User runs: biosea seqtools hamming ACGT AGGT
cli.py → seqtools_hamming_cmd(seq1, seq2)
api.seqtools_api.hamming_distance("ACGT", "AGGT")
  ├─ Try: seqtools_py.hamming.distance()  ← pure Python
  │    └─ Success → return 1
  └─ Fallback: perl_wrappers.distance_hamming_perl()
       └─ subprocess: perl -I seqtools -MSeqTools::hamming ...

REST API path

Client sends: POST /distance {"seq1":"kitten","seq2":"sitting","metric":"levenshtein"}
api/server.py → validates request via Pydantic model
api.seqtools_api.levenshtein_distance("kitten", "sitting")
  ├─ Try: seqtools_py.levenshtein.distance()  ← pure Python
  │    └─ Success → return 3
  └─ Fallback: perl_wrappers.distance_levenshtein_perl()
       └─ subprocess: perl one-liner with SeqTools::levenshtein

Alignment path (Perl-dependent)

User runs: biosea align seq1.fa seq2.fa --matrix BLOSUM62.mat --mode global
cli.py → align_cmd(fasta1, fasta2, matrix, mode)
api.alignment_api.align_sequences(fasta1, fasta2, matrix, mode)
perl_wrappers.alignment_wrapper.run_alignment(...)
  ├─ Resolves repo root (BIOSEA_REPO_ROOT or parents[3])
  ├─ Prefers alignment/bin/align.py (Python Gotoh implementation)
  ├─ Falls back to alignment/bin/align.pl (Perl) if needed
  └─ Returns ANSI-stripped alignment output

Python-native vs wrapper-based execution

The API layer in seqtools_api.py implements a try-Python-first strategy:

  1. If the pure Python port is importable (_PY_PORT_AVAILABLE is True), call it.
  2. If it raises a ValueError, re-raise immediately — this is a genuine validation error.
  3. If it raises any other exception, fall back to the Perl wrapper.
  4. If the Python port is not importable at all, go directly to Perl.

This means:

  • BWT / FM-index: Always runs in pure Python.
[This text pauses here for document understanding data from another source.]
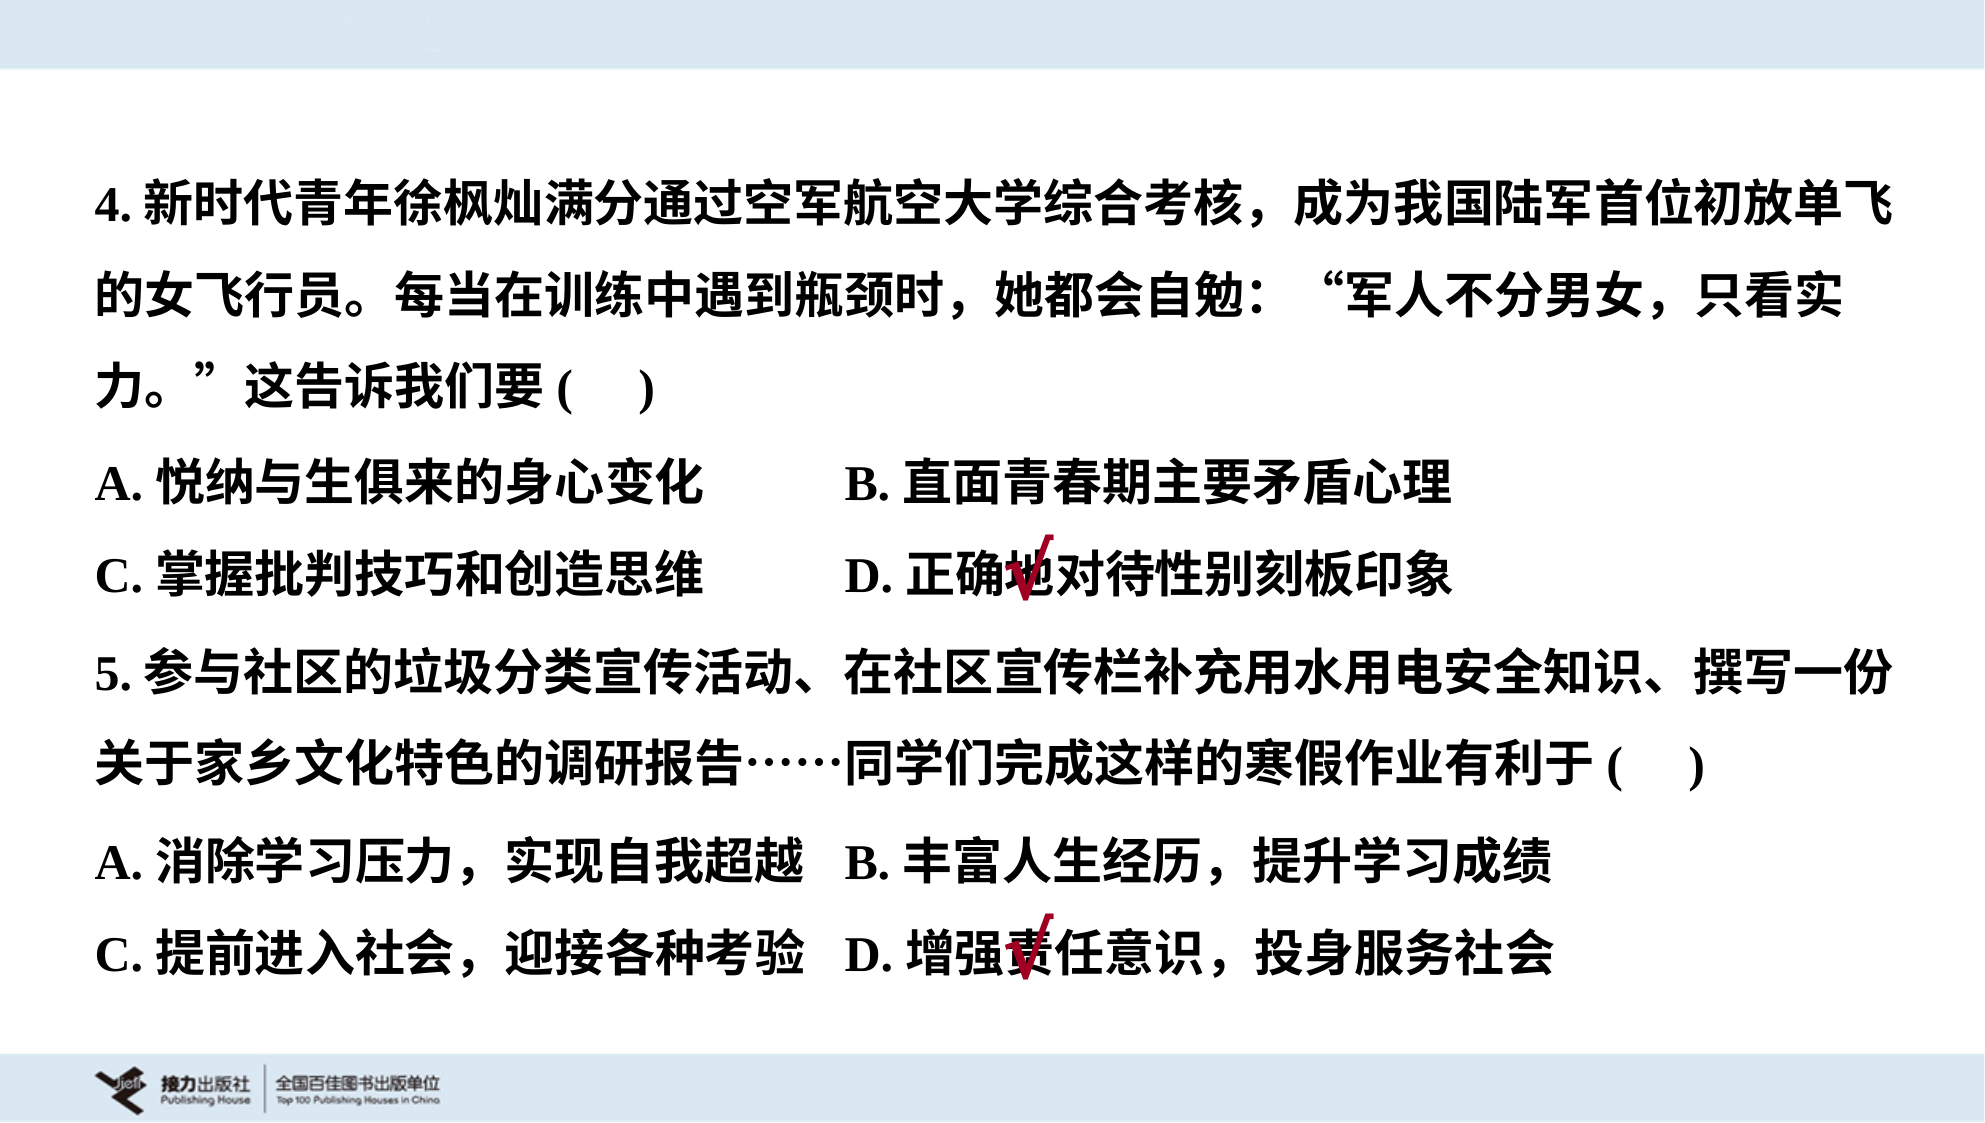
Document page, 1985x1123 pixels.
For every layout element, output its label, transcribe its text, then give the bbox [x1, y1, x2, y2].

text_box √ [1002, 522, 1055, 615]
text_box √ [1002, 901, 1055, 994]
text_box 5.参与社区的垃圾分类宣传活动、在社区宣传栏补充用水用电安全知识、撰写一份 关于家乡文化特色的调研报告……同学们完成这样的寒假作业有利于( ) [94, 608, 1892, 792]
text_box 4.新时代青年徐枫灿满分通过空军航空大学综合考核，成为我国陆军首位初放单飞 的女飞行员。每当在训练中遇到瓶颈时，她都会自勉：“军人不分男女，只看实 力。”这告诉我们要( ) [94, 139, 1892, 415]
picture [0, 0, 1985, 1122]
text_box A.悦纳与生俱来的身心变化 B.直面青春期主要矛盾心理 C.掌握批判技巧和创造思维 D.正确地对待性别刻板印象 [94, 418, 1892, 603]
text_box A.消除学习压力，实现自我超越 B.丰富人生经历，提升学习成绩 C.提前进入社会，迎接各种考验 D.增强责任意识，投身服务社会 [94, 798, 1892, 982]
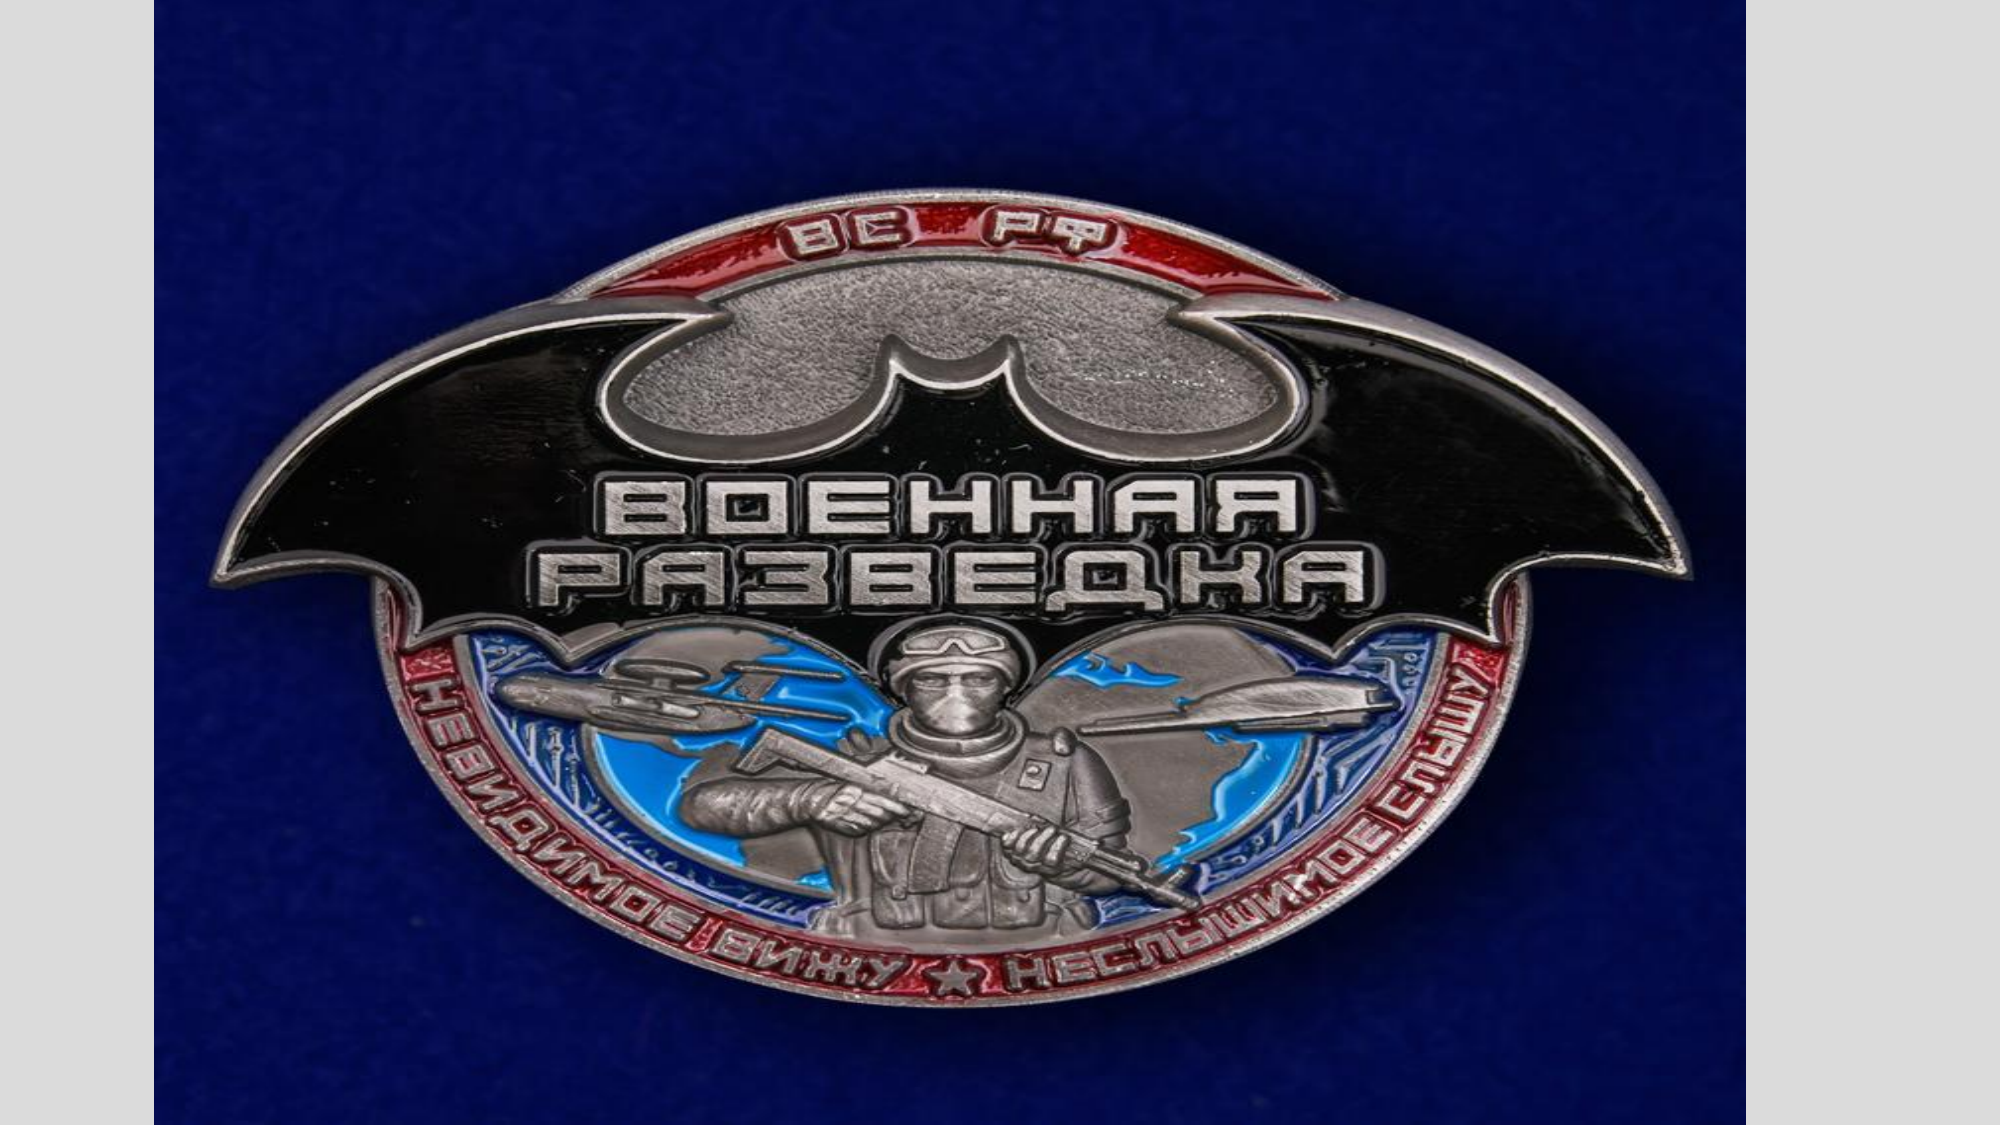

No Perl involved.
  • Hamming / Levenshtein / k-mer: Runs in Python by default; Perl is the fallback.
  • Alignment: Always delegates to the Perl wrapper layer (which internally runs align.py, a standalone Python DP script, or align.pl).
  • Markov: Always delegates to the Perl wrapper layer (calls randomwalk.pl).

Configuration

Environment variables

Variable Purpose Default
BIOSEA_REPO_ROOT Root directory for locating Perl scripts and scoring matrices Three levels above perl_wrappers/

Logging

The config/logging.yaml file defines a biosea logger that writes to stdout at INFO level:

loggers:
  biosea:
    level: INFO
    handlers: [console]
    propagate: no

Build system

The project uses Hatchling as its build backend. The wheel bundles:

  • src/bio_sea_pearl/ — the Python package
  • alignment/, markov/, seqtools/ — legacy scripts, included via force-include
  • api/ — the FastAPI server module

See pyproject.toml for the full build configuration.